Gerakan keduanya sangat cepat. Sudah lebih dari dua puluh menit mereka bertempur, tetapi kedudukan masih seimbang. Pancake meningkatkan energi dan berhasil mendesak Eton. Sesaat kemudian kedua tangan mereka ini bertemu dan menimbulkan ledakan hebat.
Eton terpelanting jauh. Darah menetes dari mulutnya. Kini keadaannya sama seperti Cloud, terluka dalam. Namun, Pancake tak meneruskan serangannya. Ia melanting dan melesat pergi sambil membopong Bleu.
"Bawa semua uang kalian ke markasku, kalau mau perempuan ini selamat!”
Dalam sekejap Pancake lenyap dari pandangan. Karena luka yang mereka alami, Eton dan Cloud tidak berusaha mengejar. Mereka tahu, dalam keadaan sehat saja mereka belum tentu dapat mengalahkan Pancake, apalagi dalam keadaan terluka. Mereka memutuskan untuk mengisi energy terlebih dahulu.
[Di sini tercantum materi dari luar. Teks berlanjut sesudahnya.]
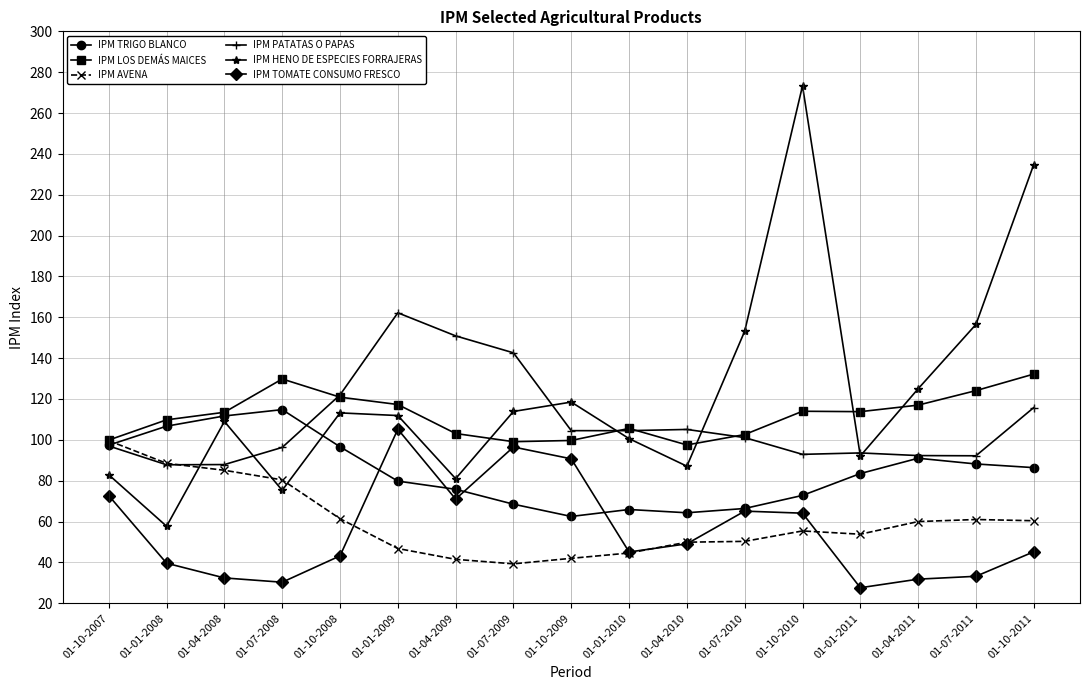

Count the number of data series in this chart.

6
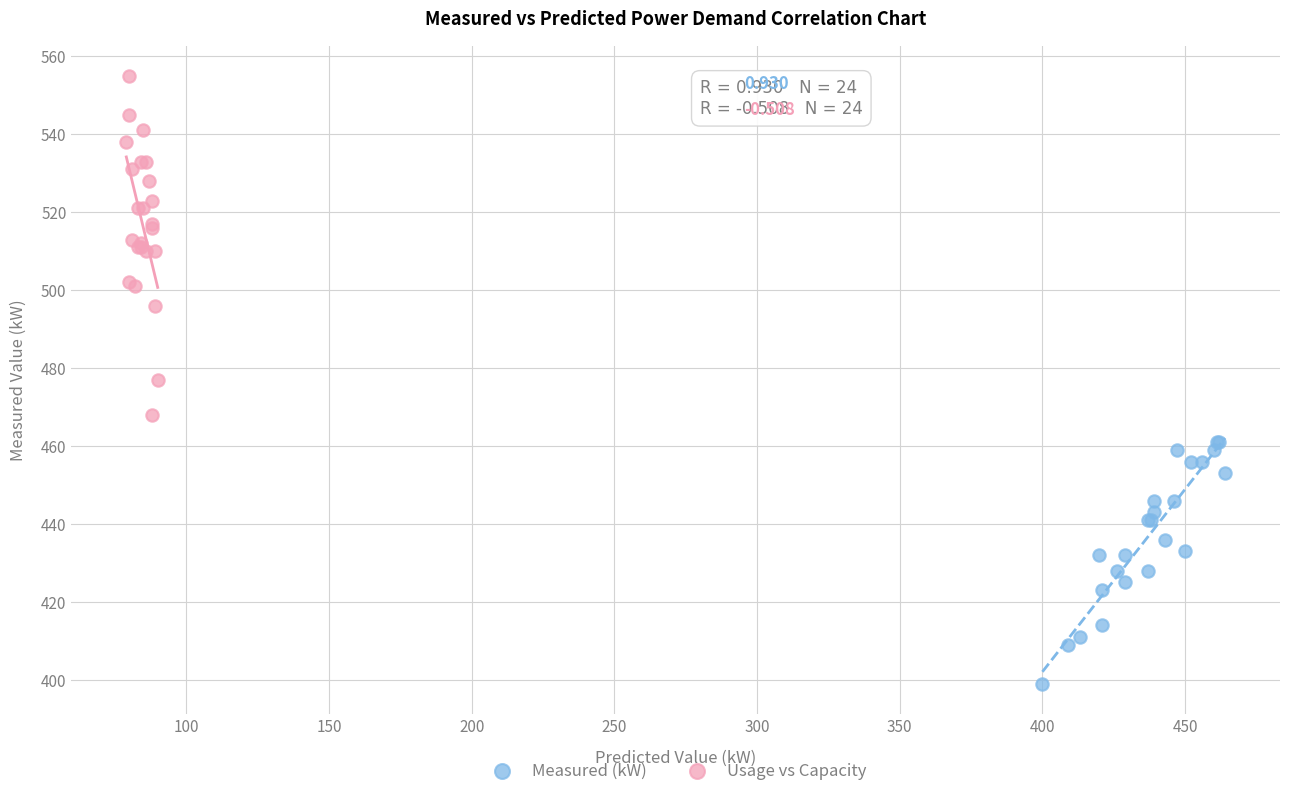

What are all the series names shown in the legend?

Measured (kW), Usage vs Capacity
Di saat itulah Cordon berjalan menghampiri.
"Cepat! Tunggu apalagi? Kejar orang itu!" seru Cordon, panik. Eton tetap diam, sehingga membuat Cordon makin gusar.
"Aku katakana kejar orang itu!"
Diganggu terus menerus, meledaklah emosi Eton. "Jangan bodoh! Percuma melawannya kalau kondisi kami belum pulih!"
"Ciih!" Cordon berbalik lalu munggangi motornya dan pergi mengejar Pancake.
Melihat Cordon berlalu, cepat-cepat Eton bangkit berdiri.
"Mau ke mana Eton?" tanya Cloud dengan suara lirih.
Eton diam saja, matanya memandang lurus ke barat. Rahangnya berdenyut-denyut. Baru kali ini Cloud dan Splash melihat Eton begitu geram.
"Aku ikut."
"Kondisimu belum pulih sepe—"
"Jangan sombong! Kondisimu lebih buruk daripada aku! Dengan kondisi sehat saja kamu tidak sanggup mengalahkannya!" bentak Cloud.
“Aku setuju dengan Cloud!” Splash menimpali.
Eton menatap lekat-lekat mata Cloud dan Splash. Eton tahu, dilarang sekeras apapun, mereka tetap tak akan menggubris.
"Baiklah. Tapi kamu harus janji, kalau keadaan tidak menguntungkan, kalian harus cepat-cepat pergi!"
Cloud dan Splash mengangguk setuju, kemudian keduanya melesat ke arah barat.